**Task brief**
Reproduce the abstract on scaling up asymmetric hydrogenation in continuous flow word for word, from its title through its final sentence.

**Passage**
Enabling the Scale-Up of a Key Asymmetric Hydrogenation Step in the Synthesis of an API Using Continuous Flow Solid-Supported Catalysis

The development of a continuous flow process for asymmetric hydrogenation with a heterogenized molecular catalyst in a real industrial context is reported. The key asymmetric step in the synthesis of an API (active pharmaceutical ingredient) has been developed on a kilogram scale with constant high single-pass conversion (>95.0%) and enantioselectivity (>98.6% ee) through the asymmetric hydrogenation of the corresponding enamide. This performance was achieved using a commercially available chiral catalyst (Rh/(S,S)-EthylDuphos) immobilized on a solid support via strong interaction resulting from the requirement of electroneutrality. The factors affecting the long-term catalyst stability and enantioselectivity were identified using small-scale continuous flow setups. A dedicated automated software-controlled high-pressure pilot system with a small footprint was then built and the asymmetric hydrogenation on kilogram-scale was realized with a space time yield (STY) of up to 400 g L–1 h–1 at predefined conversion and enantiopurity levels. No catalyst leaching was detected in the virtually metal-free product stream, thereby eliminating costly and time-consuming downstream purification procedures. This straightforward approach permitted an easy and robust scale-up from gram to kilogram scale fully matching the pharmaceutical quality criteria for enantiopurity and low metal content, thus demonstrating the high versatility of fully integrated continuous flow molecular catalysis.

**Data excerpts**
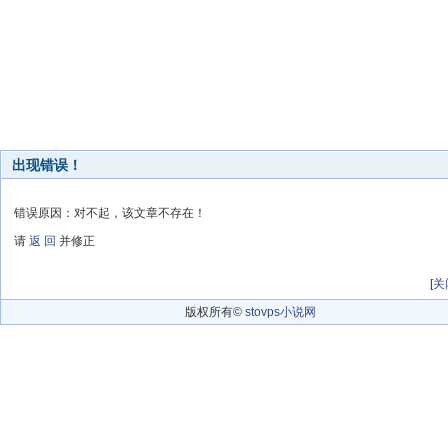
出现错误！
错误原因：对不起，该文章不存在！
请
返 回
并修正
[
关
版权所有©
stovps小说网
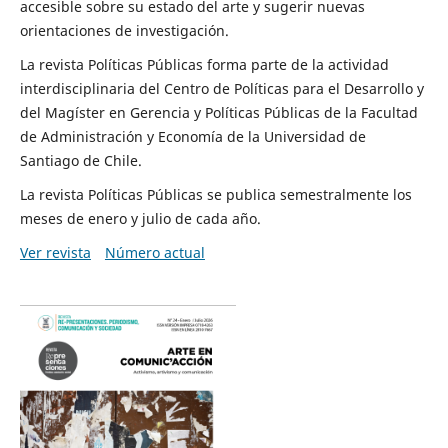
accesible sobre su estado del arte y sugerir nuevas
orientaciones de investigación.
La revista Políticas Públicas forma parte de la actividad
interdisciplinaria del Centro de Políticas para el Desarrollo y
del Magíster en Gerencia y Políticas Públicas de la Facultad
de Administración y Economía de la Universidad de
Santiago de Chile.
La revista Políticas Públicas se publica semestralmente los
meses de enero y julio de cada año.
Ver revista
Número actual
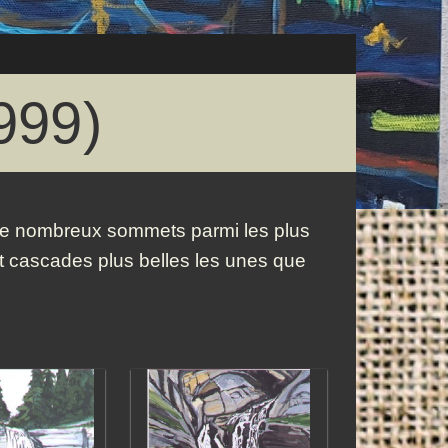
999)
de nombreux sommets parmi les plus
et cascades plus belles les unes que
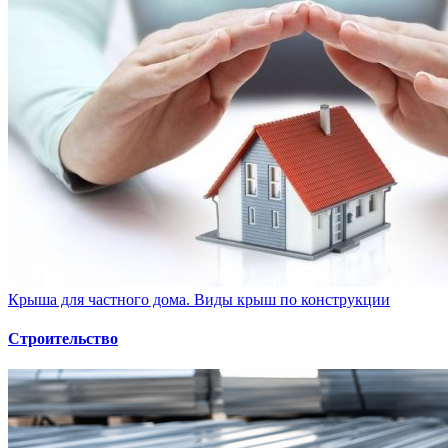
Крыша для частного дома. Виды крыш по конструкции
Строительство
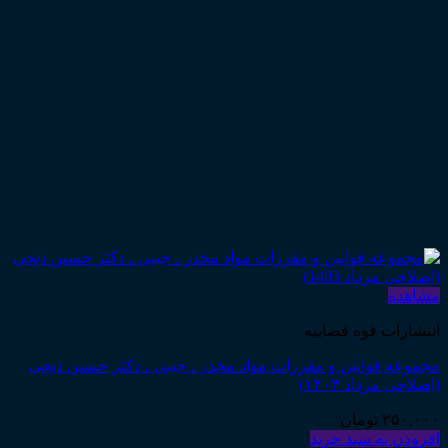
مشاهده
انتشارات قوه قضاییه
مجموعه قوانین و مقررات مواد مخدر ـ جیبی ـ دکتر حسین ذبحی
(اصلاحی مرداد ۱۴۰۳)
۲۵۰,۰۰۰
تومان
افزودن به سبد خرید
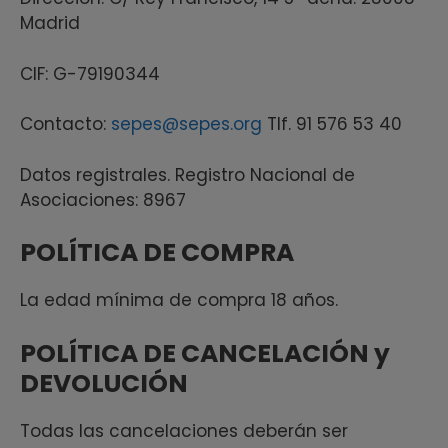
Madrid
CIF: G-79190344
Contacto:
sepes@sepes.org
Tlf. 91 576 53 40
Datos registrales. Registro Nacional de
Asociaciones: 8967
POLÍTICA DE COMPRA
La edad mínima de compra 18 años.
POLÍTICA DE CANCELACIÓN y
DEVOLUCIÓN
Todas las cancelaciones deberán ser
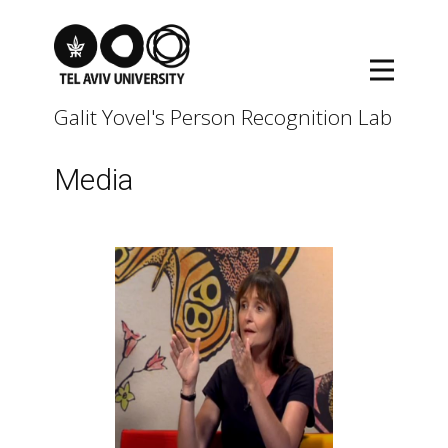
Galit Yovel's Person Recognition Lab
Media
* * *
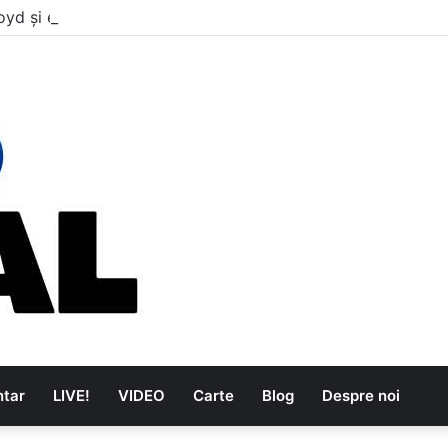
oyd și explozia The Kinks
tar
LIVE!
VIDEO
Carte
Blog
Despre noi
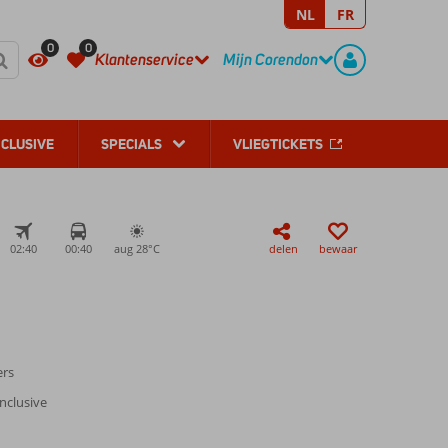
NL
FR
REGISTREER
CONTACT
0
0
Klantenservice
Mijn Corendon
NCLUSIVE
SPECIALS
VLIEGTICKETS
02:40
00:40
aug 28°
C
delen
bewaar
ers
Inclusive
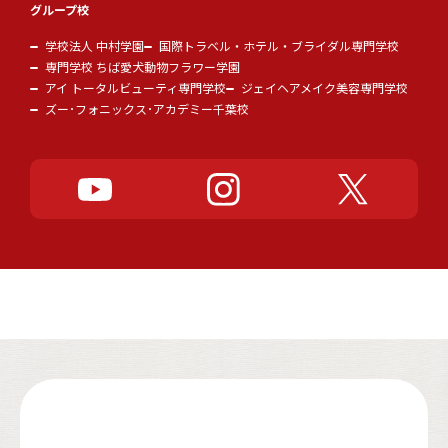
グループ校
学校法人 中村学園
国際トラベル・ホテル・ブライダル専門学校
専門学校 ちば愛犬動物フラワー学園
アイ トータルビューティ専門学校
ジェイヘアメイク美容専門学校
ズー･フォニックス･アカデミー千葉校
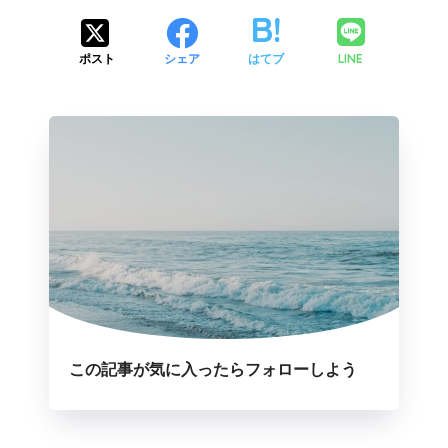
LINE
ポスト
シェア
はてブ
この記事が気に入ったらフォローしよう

**Answer for the task**
Enabling the Scale-Up of a Key Asymmetric Hydrogenation Step in the Synthesis of an API Using Continuous Flow Solid-Supported Catalysis

The development of a continuous flow process for asymmetric hydrogenation with a heterogenized molecular catalyst in a real industrial context is reported. The key asymmetric step in the synthesis of an API (active pharmaceutical ingredient) has been developed on a kilogram scale with constant high single-pass conversion (>95.0%) and enantioselectivity (>98.6% ee) through the asymmetric hydrogenation of the corresponding enamide. This performance was achieved using a commercially available chiral catalyst (Rh/(S,S)-EthylDuphos) immobilized on a solid support via strong interaction resulting from the requirement of electroneutrality. The factors affecting the long-term catalyst stability and enantioselectivity were identified using small-scale continuous flow setups. A dedicated automated software-controlled high-pressure pilot system with a small footprint was then built and the asymmetric hydrogenation on kilogram-scale was realized with a space time yield (STY) of up to 400 g L–1 h–1 at predefined conversion and enantiopurity levels. No catalyst leaching was detected in the virtually metal-free product stream, thereby eliminating costly and time-consuming downstream purification procedures. This straightforward approach permitted an easy and robust scale-up from gram to kilogram scale fully matching the pharmaceutical quality criteria for enantiopurity and low metal content, thus demonstrating the high versatility of fully integrated continuous flow molecular catalysis.